I will admit that personally I prefer just using a traditional web server like Apache, Nginx or even Caddy running as containers in my clusters and binding them to ports 80 and 443 (as well as any custom ones, if needed), which is pretty easy to do with Docker Swarm, but is harder in Kubernetes (due to default port ranges and ingress controllers typically having some bespoke configuration).

Because of this, I'd still advise that people not go against the grain and just use the Ingress abstraction that Kubernetes provides, even if it means doing a bit of extra work. On the bright side, it can mean a standardized approach to things that would otherwise make you deal with web server restarts and validating bunches of configuration and so on.

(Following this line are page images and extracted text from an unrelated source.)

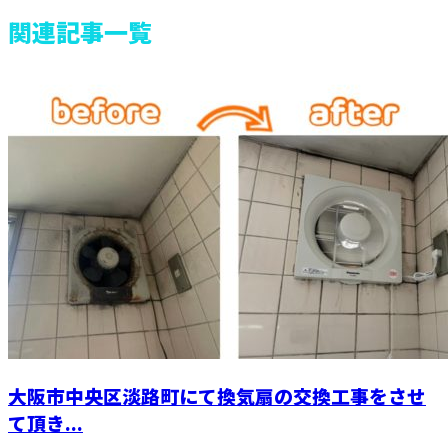
関連記事一覧
大阪市中央区淡路町にて換気扇の交換工事をさせ
て頂き...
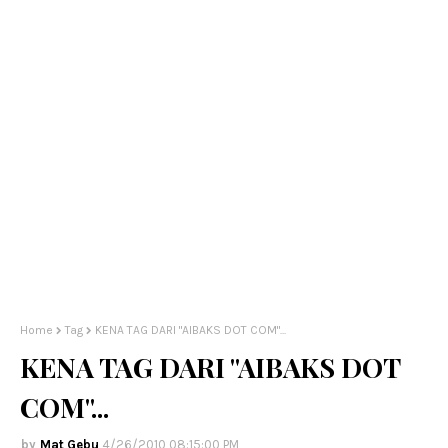
Home
Tag
KENA TAG DARI "AIBAKS DOT COM"...
KENA TAG DARI "AIBAKS DOT
COM"...
Mat Gebu
4/26/2010 08:15:00 PM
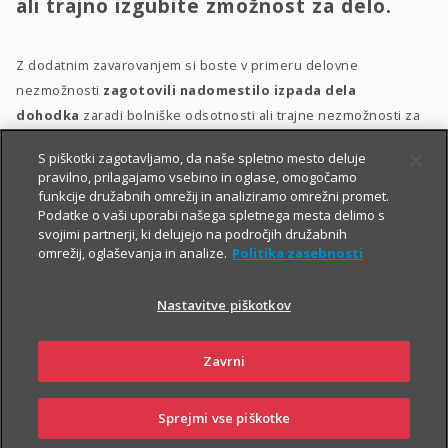
ali trajno izgubite zmožnost za delo.
Z dodatnim zavarovanjem si boste v primeru delovne
nezmožnosti
zagotovili nadomestilo izpada dela
dohodka
zaradi bolniške odsotnosti ali trajne nezmožnosti za
delo, plačilo stroškov zdravljenja, prilagoditev bivalnega
S piškotki zagotavljamo, da naše spletno mesto deluje
prostora in morebitno zdravstveno oskrbo.
pravilno, prilagajamo vsebino in oglase, omogočamo
funkcije družabnih omrežij in analiziramo omrežni promet.
Dodatno zavarovanje za delovno nezmožnost lahko sklenete
Podatke o vaši uporabi našega spletnega mesta delimo s
delovno aktivne osebe med 18. in 60. letom starosti, ki ob izteku
svojimi partnerji, ki delujejo na področjih družabnih
omrežij, oglaševanja in analize.
Politika zasebnosti
zavarovanja ne boste starejše od 65 let. Ob sklenitvi zavarovanja
morate biti v delovnem razmerju
.
Nastavitve piškotkov
Zavrni
Sprejmi vse piškotke
SKLENI
PRIJAVI ŠKODO
ZASTOPNIKI
POSLOVALNICE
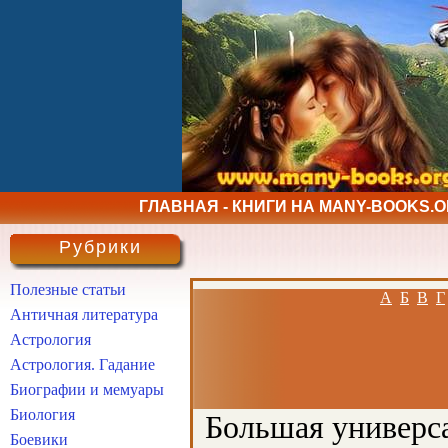
ГЛАВНАЯ - КНИГИ НА MANY-BOOKS.
Рубрики
Полезные статьи
А
Б
В
Г
Античная литература
Астрология
Астрология. Гадание
Биографии и мемуары
Биология
Большая универса
Боевики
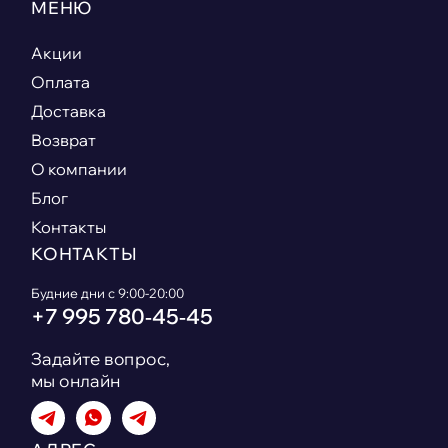
МЕНЮ
Акции
Оплата
Доставка
Возврат
О компании
Блог
Контакты
КОНТАКТЫ
Будние дни с 9:00-20:00
+7 995 780‑45‑45
Задайте вопрос,
мы онлайн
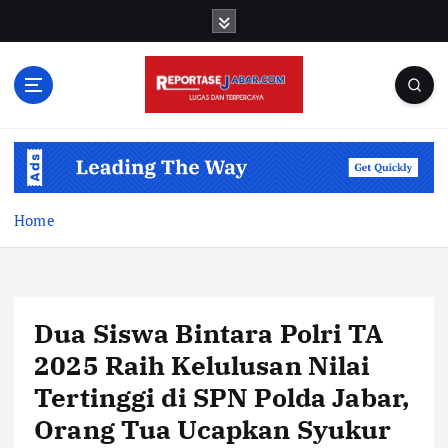
S
k
i
p
t
o
c
o
n
t
Home
e
n
t
Dua Siswa Bintara Polri TA
2025 Raih Kelulusan Nilai
Tertinggi di SPN Polda Jabar,
Orang Tua Ucapkan Syukur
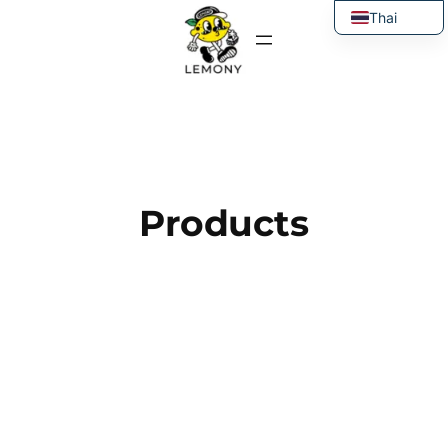
ข้าม
Thai
ไป
English
ยัง
เนื้อหา
Products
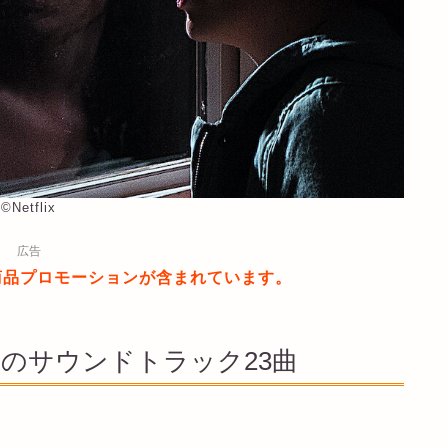
©︎Netflix
広告
商品プロモーションが含まれています。
)」のサウンドトラック23曲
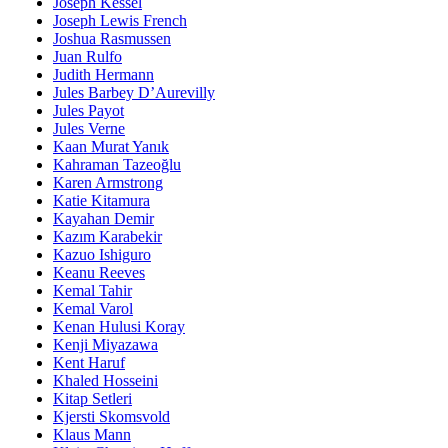
Joseph Kessel
Joseph Lewis French
Joshua Rasmussen
Juan Rulfo
Judith Hermann
Jules Barbey D’Aurevilly
Jules Payot
Jules Verne
Kaan Murat Yanık
Kahraman Tazeoğlu
Karen Armstrong
Katie Kitamura
Kayahan Demir
Kazım Karabekir
Kazuo Ishiguro
Keanu Reeves
Kemal Tahir
Kemal Varol
Kenan Hulusi Koray
Kenji Miyazawa
Kent Haruf
Khaled Hosseini
Kitap Setleri
Kjersti Skomsvold
Klaus Mann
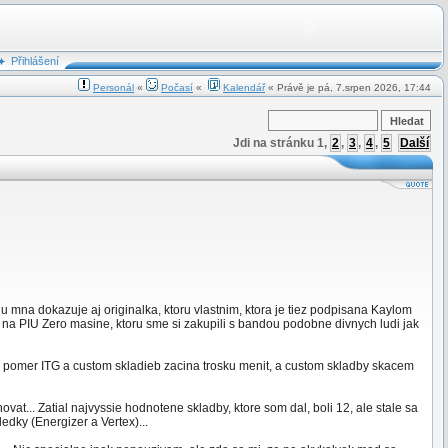
Přihlášení
Personál
«
Počasí
«
Kalendář
« Právě je pá, 7.srpen 2026, 17:44
Jdi na stránku
1
,
2
,
3
,
4
,
5
Další
u mna dokazuje aj originalka, ktoru vlastnim, ktora je tiez podpisana Kaylom
na PIU Zero masine, ktoru sme si zakupili s bandou podobne divnych ludi jak
 pomer ITG a custom skladieb zacina trosku menit, a custom skladby skacem
... Zatial najvyssie hodnotene skladby, ktore som dal, boli 12, ale stale sa
edky (Energizer a Vertex)...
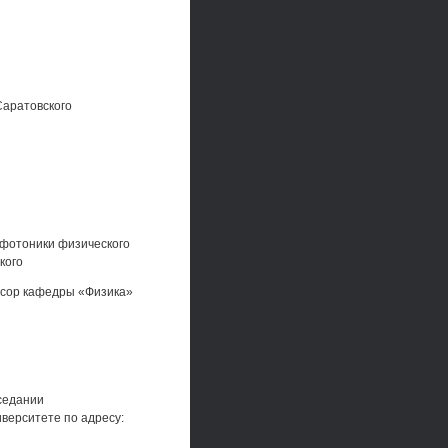
Саратовского
офотоники физического
кого
ссор кафедры «Физика»
аседании
верситете по адресу:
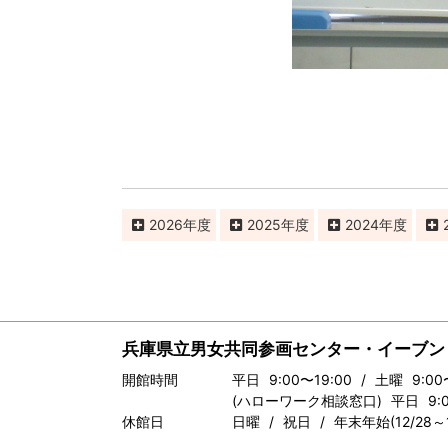
2026
2025
2024
兵庫県立男女共同参画センター・イーブン
開館時間
平日 9:00〜19:00 / 土曜 9:00
(ハローワーク相談窓口) 平日 9:00
休館日
日曜 / 祝日 / 年末年始(12/28～1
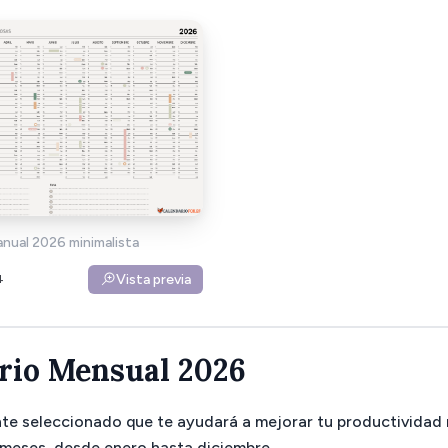
anual 2026 minimalista
Vista previa
4
rio Mensual 2026
te seleccionado que te ayudará a mejorar tu productividad
 meses, desde enero hasta diciembre.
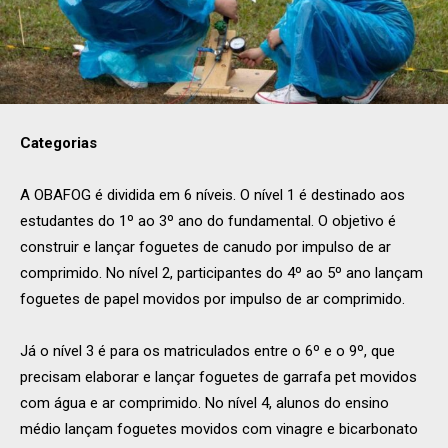
Categorias
A OBAFOG é dividida em 6 níveis. O nível 1 é destinado aos
estudantes do 1º ao 3º ano do fundamental. O objetivo é
construir e lançar foguetes de canudo por impulso de ar
comprimido. No nível 2, participantes do 4º ao 5º ano lançam
foguetes de papel movidos por impulso de ar comprimido.
Já o nível 3 é para os matriculados entre o 6º e o 9º, que
precisam elaborar e lançar foguetes de garrafa pet movidos
com água e ar comprimido. No nível 4, alunos do ensino
médio lançam foguetes movidos com vinagre e bicarbonato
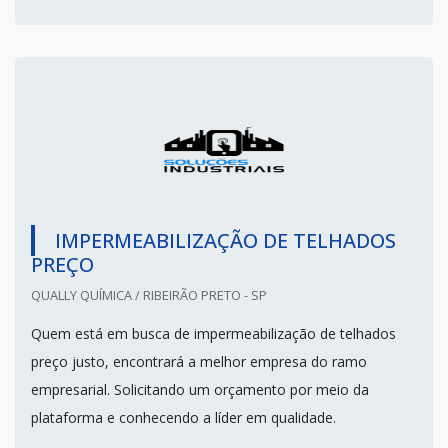
IMPERMEABILIZAÇÃO DE TELHADOS
PREÇO
QUALLY QUÍMICA / RIBEIRÃO PRETO - SP
Quem está em busca de impermeabilização de telhados
preço justo, encontrará a melhor empresa do ramo
empresarial. Solicitando um orçamento por meio da
plataforma e conhecendo a líder em qualidade.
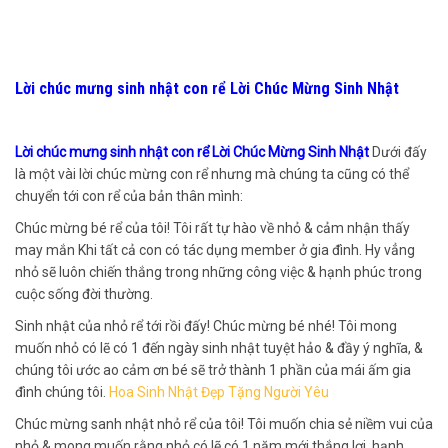
Lời chúc mưng sinh nhật con rể Lời Chúc Mừng Sinh Nhật
Lời chúc mưng sinh nhật con rể Lời Chúc Mừng Sinh Nhật
Dưới đấy
là một vài lời chúc mừng con rể nhưng mà chúng ta cũng có thể
chuyển tới con rể của bản thân mình:
Chúc mừng bé rể của tôi! Tôi rất tự hào về nhỏ & cảm nhận thấy
may mắn Khi tất cả con có tác dụng member ở gia đình. Hy vẳng
nhỏ sẽ luôn chiến thắng trong những công việc & hạnh phúc trong
cuộc sống đời thường.
Sinh nhật của nhỏ rể tới rồi đấy! Chúc mừng bé nhé! Tôi mong
muốn nhỏ có lẽ có 1 đến ngày sinh nhật tuyệt hảo & đầy ý nghĩa, &
chúng tôi ước ao cảm ơn bé sẽ trở thành 1 phần của mái ấm gia
đình chúng tôi.
Hoa Sinh Nhật Đẹp Tặng Người Yêu
Chúc mừng sanh nhật nhỏ rể của tôi! Tôi muốn chia sẻ niềm vui của
nhỏ & mong muốn rằng nhỏ có lẽ có 1 năm mới thắng lợi, hạnh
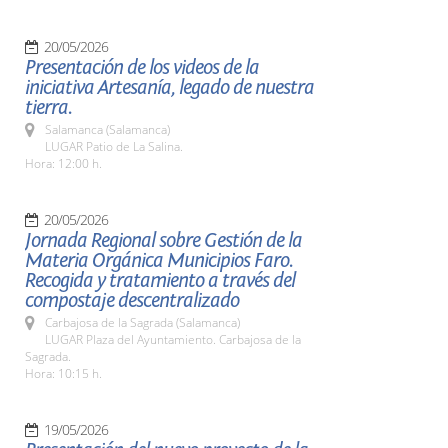
20/05/2026
Presentación de los videos de la
iniciativa Artesanía, legado de nuestra
tierra.
Salamanca (Salamanca)
LUGAR Patio de La Salina.
Hora: 12:00 h.
20/05/2026
Jornada Regional sobre Gestión de la
Materia Orgánica Municipios Faro.
Recogida y tratamiento a través del
compostaje descentralizado
Carbajosa de la Sagrada (Salamanca)
LUGAR Plaza del Ayuntamiento. Carbajosa de la
Sagrada.
Hora: 10:15 h.
19/05/2026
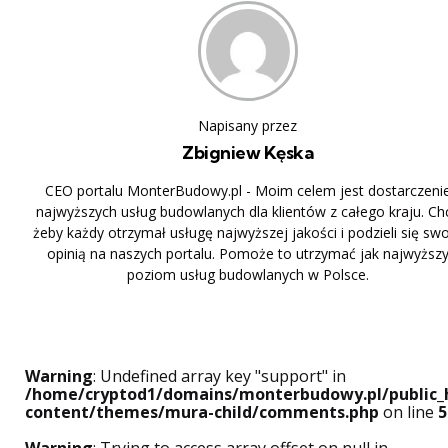
Napisany przez
Zbigniew Kęska
CEO portalu MonterBudowy.pl - Moim celem jest dostarczeni
najwyższych usług budowlanych dla klientów z całego kraju. Ch
żeby każdy otrzymał usługę najwyższej jakości i podzieli się sw
opinią na naszych portalu. Pomoże to utrzymać jak najwyższ
poziom usług budowlanych w Polsce.
Warning
: Undefined array key "support" in
/home/cryptod1/domains/monterbudowy.pl/public_
content/themes/mura-child/comments.php
on line
5
Warning
: Trying to access array offset on null in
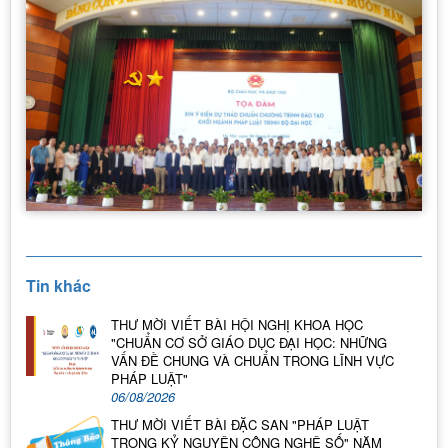
Tin khác
THƯ MỜI VIẾT BÀI HỘI NGHỊ KHOA HỌC
"CHUẨN CƠ SỞ GIÁO DỤC ĐẠI HỌC: NHỮNG
VẤN ĐỀ CHUNG VÀ CHUẨN TRONG LĨNH VỰC
PHÁP LUẬT"
06/08/2026
THƯ MỜI VIẾT BÀI ĐẶC SAN "PHÁP LUẬT
TRONG KỶ NGUYÊN CÔNG NGHỆ SỐ" NĂM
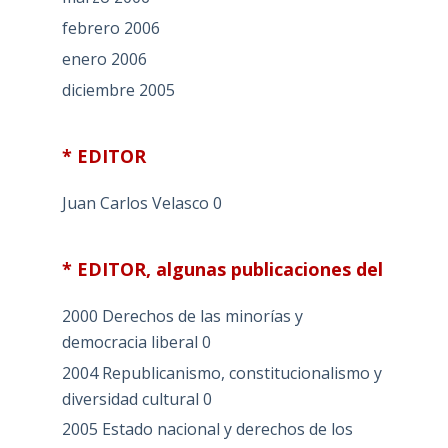
febrero 2006
enero 2006
diciembre 2005
* EDITOR
Juan Carlos Velasco
0
* EDITOR, algunas publicaciones del
2000 Derechos de las minorías y
democracia liberal
0
2004 Republicanismo, constitucionalismo y
diversidad cultural
0
2005 Estado nacional y derechos de los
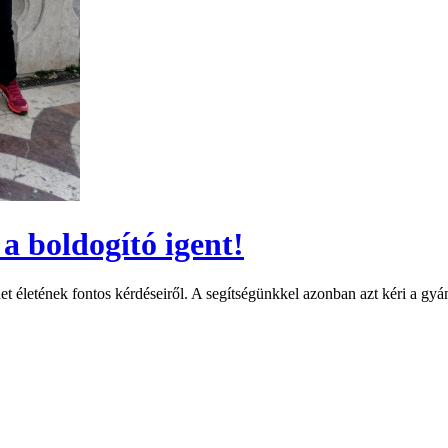
a boldogító igent!
thet életének fontos kérdéseiről. A segítségünkkel azonban azt kéri a 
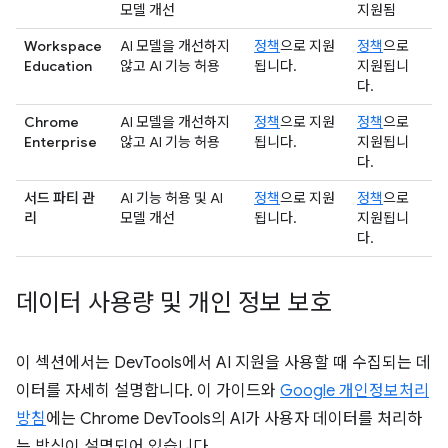
모델 개선
지원됨
Workspace
AI 모델을 개선하지
정책
으로 지원
정책
으로
Education
않고 AI 기능 허용
됩니다.
지원됩니
다.
Chrome
AI 모델을 개선하지
정책
으로 지원
정책
으로
Enterprise
않고 AI 기능 허용
됩니다.
지원됩니
다.
서드 파티 관
AI 기능 허용 및 AI
정책
으로 지원
정책
으로
리
모델 개선
됩니다.
지원됩니
다.
데이터 사용량 및 개인 정보 보호
이 섹션에서는 DevTools에서 AI 지원을 사용할 때 수집되는 데
이터를 자세히 설명합니다. 이 가이드와
Google 개인정보처리
방침
에는 Chrome DevTools의 AI가 사용자 데이터를 처리하
는 방식이 설명되어 있습니다.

This sort of standardization is actually good, not just because it can abstract certain details away from you (as long as you don't want to see them and the abstraction actually works), but also allow tools like Portainer interface with these formats - the bunch of YAML that Kubernetes gives you is actually one of its better aspects, admittedly, as are many of the built in resource types.

Of course, in a sense the K3s project opted for not the most popular choice themselves. While Traefik is a good and promising project, not picking Nginx as the default ingress means that there will be slightly less information available about how to use and customize it. For example, as far as I can tell, the whole TLSStore resource type is Traefik specific, a CRD that you wouldn't otherwise even be familiar with. But hey, it's still usable for the most part.